__EXTRACT TO READ__:

######

I have a friend who is a famous wildlife photographer. I once
asked him how he was able to get the kinds of shots that he did.
I told him that I thought he must have to really get to know the
feeding, mating, watering, and sleeping habits to get in as close
as he did.
His answer surprised me. He said that although that kind of
knowledge was helpful, there was something far more important
that he had to continue learning. He had to learn how to
interpret his own behavioral patterns as means of continuously
building in flexibility. Because in stalking a dangerous animal,
if he became habitual in his approach, he would wind up being the
one being hunted.
I can remember looking at him and saying, "That ought to
be easy enough to do." And I can still recall his reply. He
said, "Don't kid yourself. Some of the patterns we tend to
repeat are so damned pervasive that we don't even suspect they
are there."
Many of the people who were aboard that sinking ship, no
matter what jargon they were using, wound up going down with it
when it sank. Why? Because they were mistaking the map for the
territory. Even in this most dangerous situation where the
warning signs should have been obvious. Think about it. The ship
is filling with water and listing. And what is going through
their minds? It's a big ship -- it can't sink!
(Name deleted), I realize that the word flexibility is a
nominalization. How you and I understand that word I think is
quite different. If you truly think that the majority of people
really see how obvious it is that the map is not the territory,
you are wildly hallucinating. Especially in the helping sciences.

######

__EXTRACTED RECORDS__:

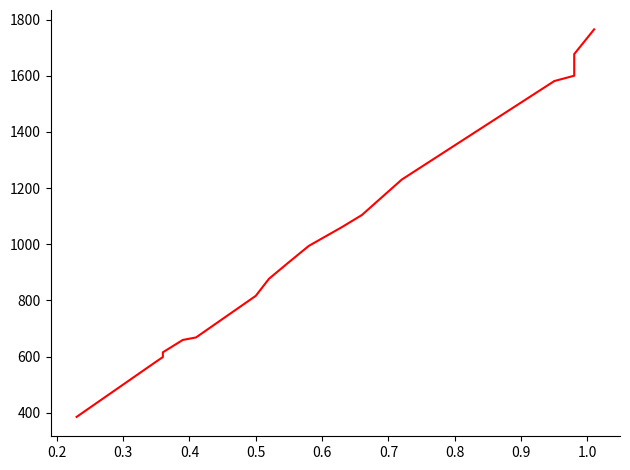

Does the chart display data point markers on the line(s)?

No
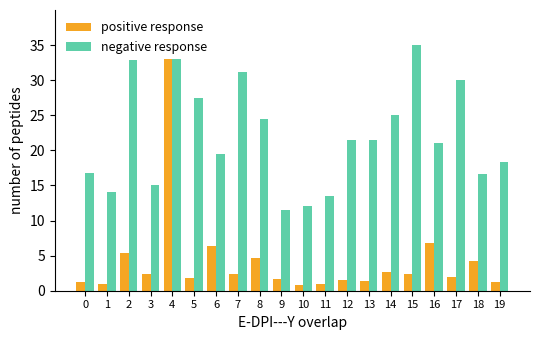

At how many categories does at least one series exceed 27?

6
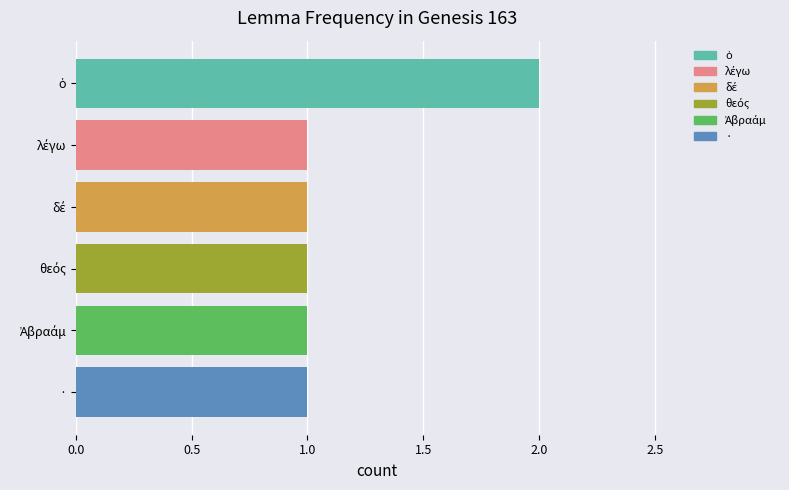

What position from the top is ·?

6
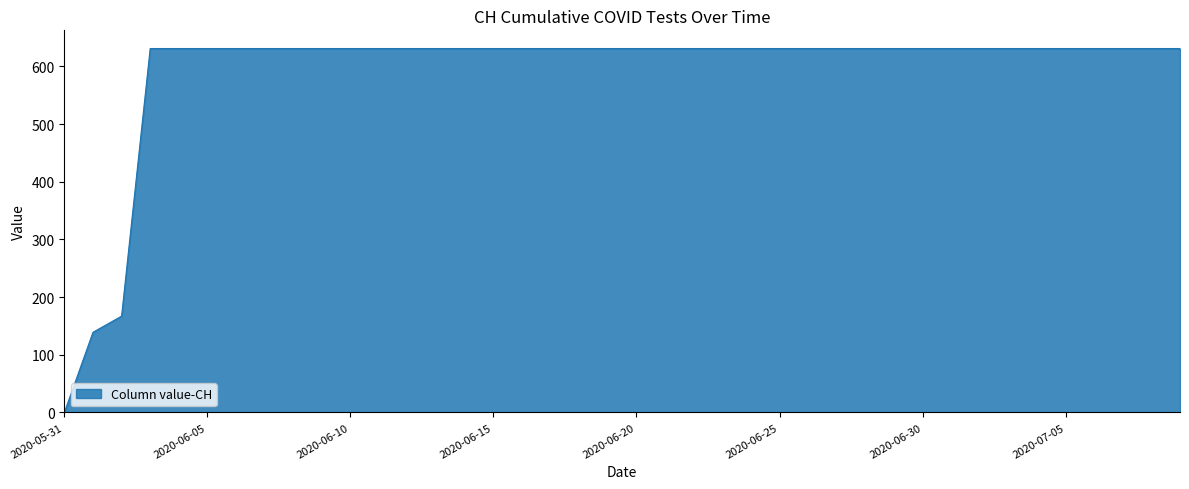

What is the difference between the maximum and minimum values?

631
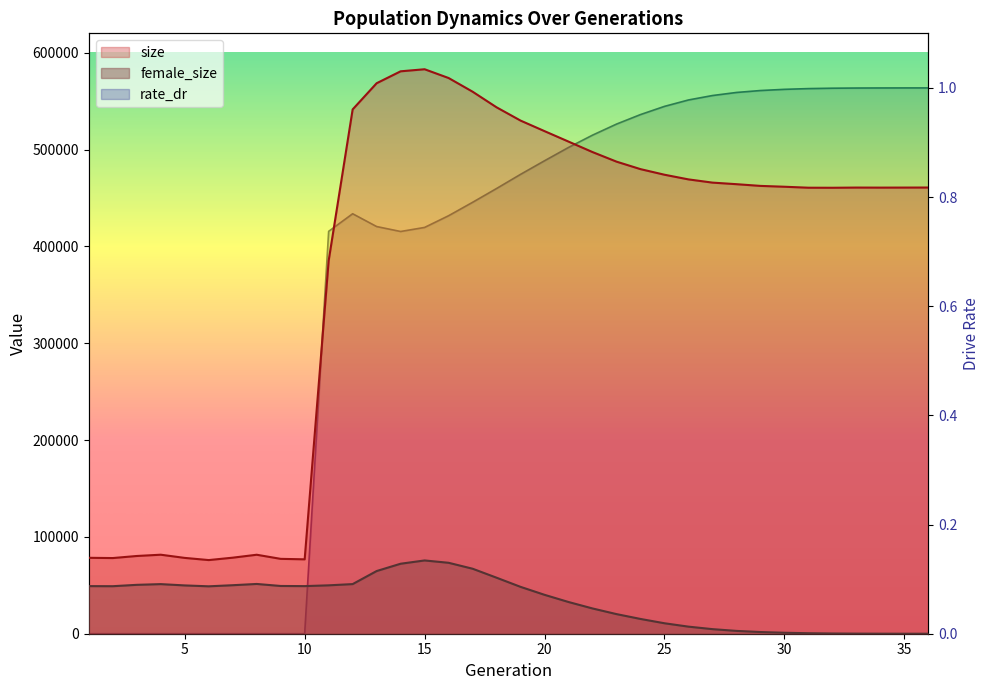

True or false: female_size has a value of 78394.3 at 5.

False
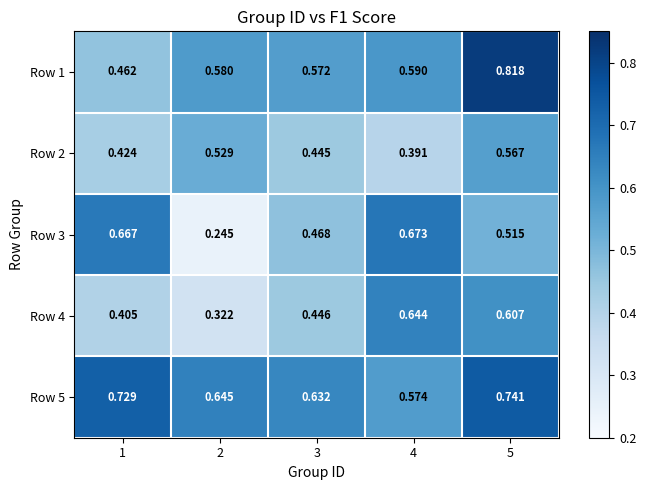

What is the greatest value displayed?

0.8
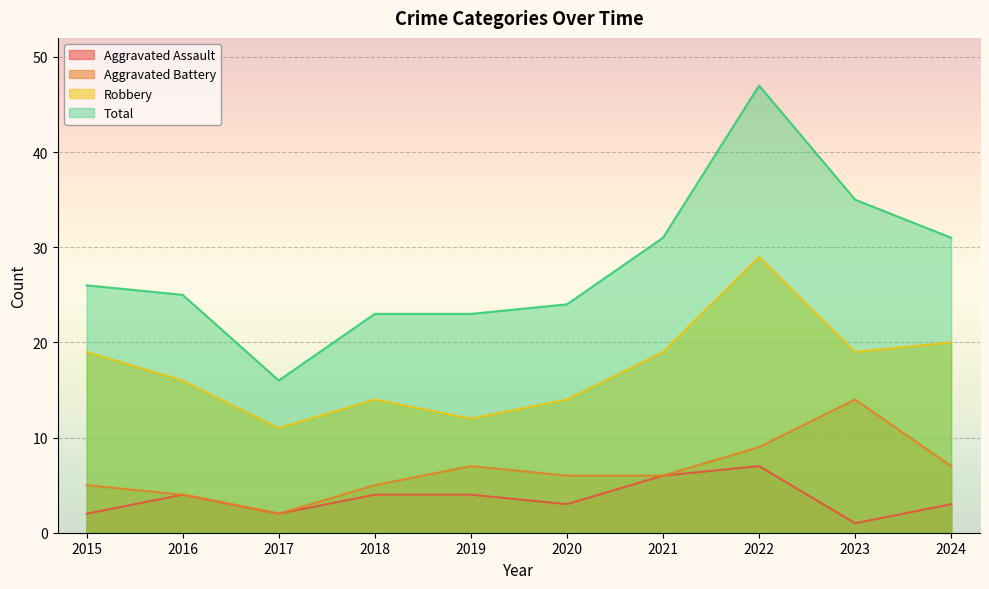

At which category is the sum across all series the highest?

2022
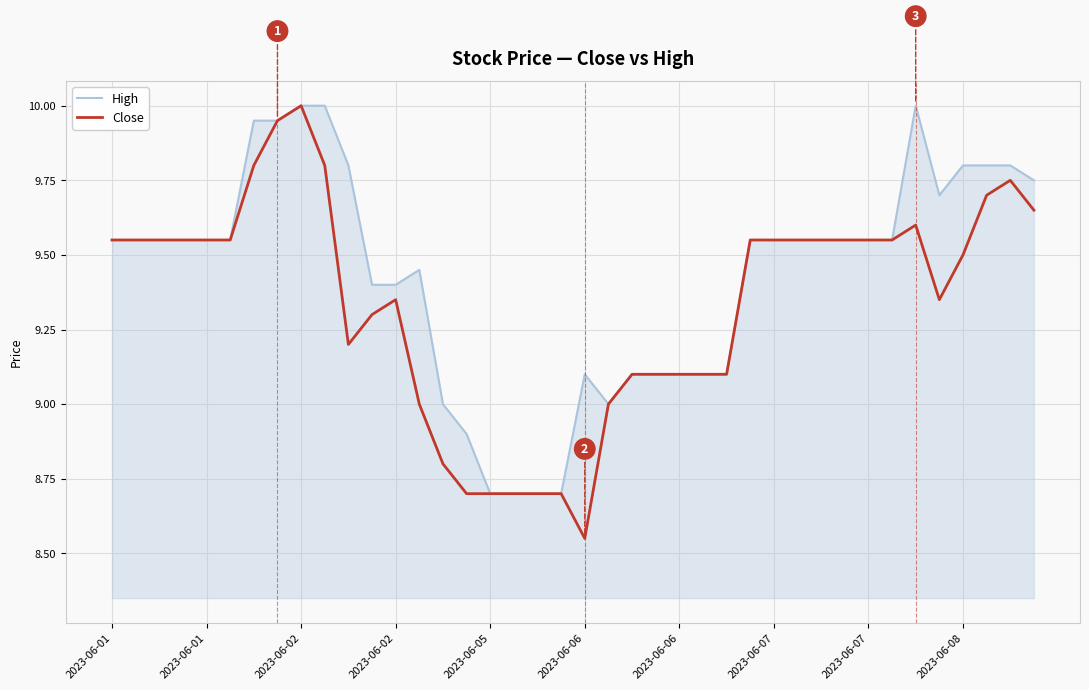

What are all the series names shown in the legend?

High, Close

######

__TASK INSTRUCTIONS__:
1. Copy out the photographer passage from "I told him that" up to and including "one being hunted.".
2. Write the next part of the photographer passage, picking up after its final sentence.

__RESULTS OF THE EXERCISE__:
1.
I told him that I thought he must have to really get to know the
feeding, mating, watering, and sleeping habits to get in as close
as he did.
His answer surprised me. He said that although that kind of
knowledge was helpful, there was something far more important
that he had to continue learning. He had to learn how to
interpret his own behavioral patterns as means of continuously
building in flexibility. Because in stalking a dangerous animal,
if he became habitual in his approach, he would wind up being the
one being hunted.

2.
Perhaps Jackie was referring from an entirely different meaning
for the word flexibility than were you. I know I am.
I have come to understand NLP, not only from the useful models
that it has and can produce, but from the point of the
methodologies that drive those models. NLP has evolved over the
years. Yet much of what I see happening out there in the world of
NLP is recapitulation. Sure, you were on board in the early days.
But what has that got to do with today. The simple fact that you
age regressed twenty years to offer your opinion here is proof
that you are tending toward and inflexible approach.
It continues to boggle my mind how people in the field of NLP
tend to go backwards to it's conception as a means of discussing
it's future. Doesn't even begin to represent a model that
exemplifies flexibility, now does it? Much has happened over the
last twenty years. Perhaps not for the field as a whole. But
there are pockets out there where people are pushing the limits.